How do you define success? I’ve been thinking about that idea all week.
Last weekend, I went backpacking with three lifelong friends who come to the Tetons each year for a few days of fun, friendship and mountain climbing, even if our hair is turning grey. This year we chose an enigmatic peek called Mt. Thor (the 8th highest peak in the Tetons). We quickly realized that this adventure defined back country and bush whacking in a way we’d never known before. On the second day, still over 1,500 feet from the summit, we threw in the towel. Our muscles were sore, we had scratches all over our bodies, and all of our food for the night was back at the water’s edge of Leigh Lake. We failed to make the summit.
It was a hard call. We all are driven to achieve our goals. We’d spent time and money to get there. And, we overestimated our ability to move quickly through thick brush and boulders.

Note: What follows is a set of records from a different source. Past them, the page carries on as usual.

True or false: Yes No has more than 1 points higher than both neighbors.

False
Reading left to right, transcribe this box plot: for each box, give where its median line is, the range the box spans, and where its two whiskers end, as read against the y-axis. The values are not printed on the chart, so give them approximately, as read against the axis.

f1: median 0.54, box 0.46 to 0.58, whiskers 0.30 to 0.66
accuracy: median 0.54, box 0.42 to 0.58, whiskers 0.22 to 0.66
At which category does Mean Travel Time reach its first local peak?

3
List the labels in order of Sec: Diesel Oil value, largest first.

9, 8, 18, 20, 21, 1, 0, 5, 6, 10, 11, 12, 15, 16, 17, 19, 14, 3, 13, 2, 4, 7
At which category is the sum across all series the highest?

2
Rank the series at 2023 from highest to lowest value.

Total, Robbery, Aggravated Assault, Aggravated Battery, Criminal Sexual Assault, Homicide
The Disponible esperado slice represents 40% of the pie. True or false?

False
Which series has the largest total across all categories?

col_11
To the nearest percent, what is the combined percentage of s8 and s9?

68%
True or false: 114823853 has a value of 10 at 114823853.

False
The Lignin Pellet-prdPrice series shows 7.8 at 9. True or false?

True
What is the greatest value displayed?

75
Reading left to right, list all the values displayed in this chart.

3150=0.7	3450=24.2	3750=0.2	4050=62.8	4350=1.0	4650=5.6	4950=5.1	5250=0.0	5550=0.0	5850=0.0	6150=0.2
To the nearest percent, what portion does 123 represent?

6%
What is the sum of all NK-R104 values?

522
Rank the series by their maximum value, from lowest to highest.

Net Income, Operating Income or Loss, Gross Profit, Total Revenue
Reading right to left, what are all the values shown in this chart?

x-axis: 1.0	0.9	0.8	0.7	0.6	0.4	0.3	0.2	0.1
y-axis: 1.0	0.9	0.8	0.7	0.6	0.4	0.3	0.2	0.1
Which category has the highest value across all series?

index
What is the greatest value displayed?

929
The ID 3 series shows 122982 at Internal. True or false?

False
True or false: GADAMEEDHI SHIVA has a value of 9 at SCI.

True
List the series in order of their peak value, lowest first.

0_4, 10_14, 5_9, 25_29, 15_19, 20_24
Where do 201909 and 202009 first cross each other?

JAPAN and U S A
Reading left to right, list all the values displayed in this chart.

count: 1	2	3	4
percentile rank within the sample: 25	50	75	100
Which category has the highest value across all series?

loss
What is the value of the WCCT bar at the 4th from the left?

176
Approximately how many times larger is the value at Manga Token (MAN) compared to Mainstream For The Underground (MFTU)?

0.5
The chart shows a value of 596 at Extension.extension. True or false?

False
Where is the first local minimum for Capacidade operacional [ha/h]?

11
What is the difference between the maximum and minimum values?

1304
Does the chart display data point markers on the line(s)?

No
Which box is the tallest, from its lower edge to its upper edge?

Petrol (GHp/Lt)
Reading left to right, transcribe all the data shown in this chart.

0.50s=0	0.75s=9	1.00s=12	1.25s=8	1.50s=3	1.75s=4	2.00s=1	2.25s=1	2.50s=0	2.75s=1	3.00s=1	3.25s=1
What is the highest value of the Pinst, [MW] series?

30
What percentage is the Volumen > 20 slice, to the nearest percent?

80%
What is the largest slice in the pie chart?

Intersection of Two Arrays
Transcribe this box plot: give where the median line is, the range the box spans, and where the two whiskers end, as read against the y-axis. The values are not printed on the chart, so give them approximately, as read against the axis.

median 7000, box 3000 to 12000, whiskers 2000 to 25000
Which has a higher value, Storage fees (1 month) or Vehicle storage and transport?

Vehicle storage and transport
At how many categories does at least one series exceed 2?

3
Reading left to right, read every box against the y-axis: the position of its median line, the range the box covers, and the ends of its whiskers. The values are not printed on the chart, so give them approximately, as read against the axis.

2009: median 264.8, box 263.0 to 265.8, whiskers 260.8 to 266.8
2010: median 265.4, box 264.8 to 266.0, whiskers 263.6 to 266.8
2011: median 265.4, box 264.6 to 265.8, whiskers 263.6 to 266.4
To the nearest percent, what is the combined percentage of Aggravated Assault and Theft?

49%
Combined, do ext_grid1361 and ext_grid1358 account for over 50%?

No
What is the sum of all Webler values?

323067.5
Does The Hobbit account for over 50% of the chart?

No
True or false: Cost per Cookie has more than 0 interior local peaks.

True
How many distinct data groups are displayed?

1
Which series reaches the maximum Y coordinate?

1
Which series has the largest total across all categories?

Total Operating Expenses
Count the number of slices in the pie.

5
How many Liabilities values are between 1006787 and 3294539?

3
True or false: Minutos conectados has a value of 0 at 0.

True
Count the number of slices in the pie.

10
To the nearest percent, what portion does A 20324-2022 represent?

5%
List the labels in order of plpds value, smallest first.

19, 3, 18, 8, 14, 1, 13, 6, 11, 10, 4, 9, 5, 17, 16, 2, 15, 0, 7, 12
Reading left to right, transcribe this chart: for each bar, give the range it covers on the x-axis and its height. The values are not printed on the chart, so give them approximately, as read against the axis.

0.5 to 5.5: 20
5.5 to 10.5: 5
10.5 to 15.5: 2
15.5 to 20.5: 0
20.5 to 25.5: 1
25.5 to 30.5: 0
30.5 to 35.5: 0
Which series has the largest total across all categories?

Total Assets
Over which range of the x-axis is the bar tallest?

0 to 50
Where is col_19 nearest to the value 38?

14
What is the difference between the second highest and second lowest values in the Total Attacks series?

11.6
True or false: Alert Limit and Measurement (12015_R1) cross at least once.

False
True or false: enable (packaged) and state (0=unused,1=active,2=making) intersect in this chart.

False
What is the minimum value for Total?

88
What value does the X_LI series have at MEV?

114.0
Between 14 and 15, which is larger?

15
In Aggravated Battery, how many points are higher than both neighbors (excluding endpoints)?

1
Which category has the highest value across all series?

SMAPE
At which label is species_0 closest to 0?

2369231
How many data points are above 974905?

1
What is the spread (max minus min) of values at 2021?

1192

While we failed to meet our goal, we realized that success is not so linear, even though we often hold it as so. Here’s where we succeeded – we laughed a lot and deepened our connection; no one got hurt and we grew in our ability to boulder, bushwhack, cross rivers and improve our fitness. We succeeded in seeing more wildlife than we’d ever seen on our previous five years of adventures combined. We succeeded in learning how to better prepare so we can have another go at Mt. Thor next year.
And as I think about the deeper “why” we go on these adventures, I realize that growing, learning and loving are equally as important as achieving the final result. Perhaps in some ways, those reasons are even more important.
How often do I (perhaps even we) focus so much on the goal that all the other values and deeper successes get run over or overlooked – hurting our long-term health, relationships and opportunity for greater prosperity.
As Dr. Seuss says in his wonderful book, Oh, the Places You’ll Go, “Life is a great balancing act.” The more we lean in to the deeper values of why we do something and how we want to show up, the more we may accomplish. The less weight we put on accomplishments and the more weight we put on how we want to show up in the world, the more we may become who we want to be.
And it all begins with taking a few minutes every day to breathe in the values we want to embody, recognize the deeper successes and set intentions to take small steps to lean into that feeling.
To all the successes that mindfulness, intentions and gratitude can bring, to making it to the top of Mt. Thor next year and to the journey along the way.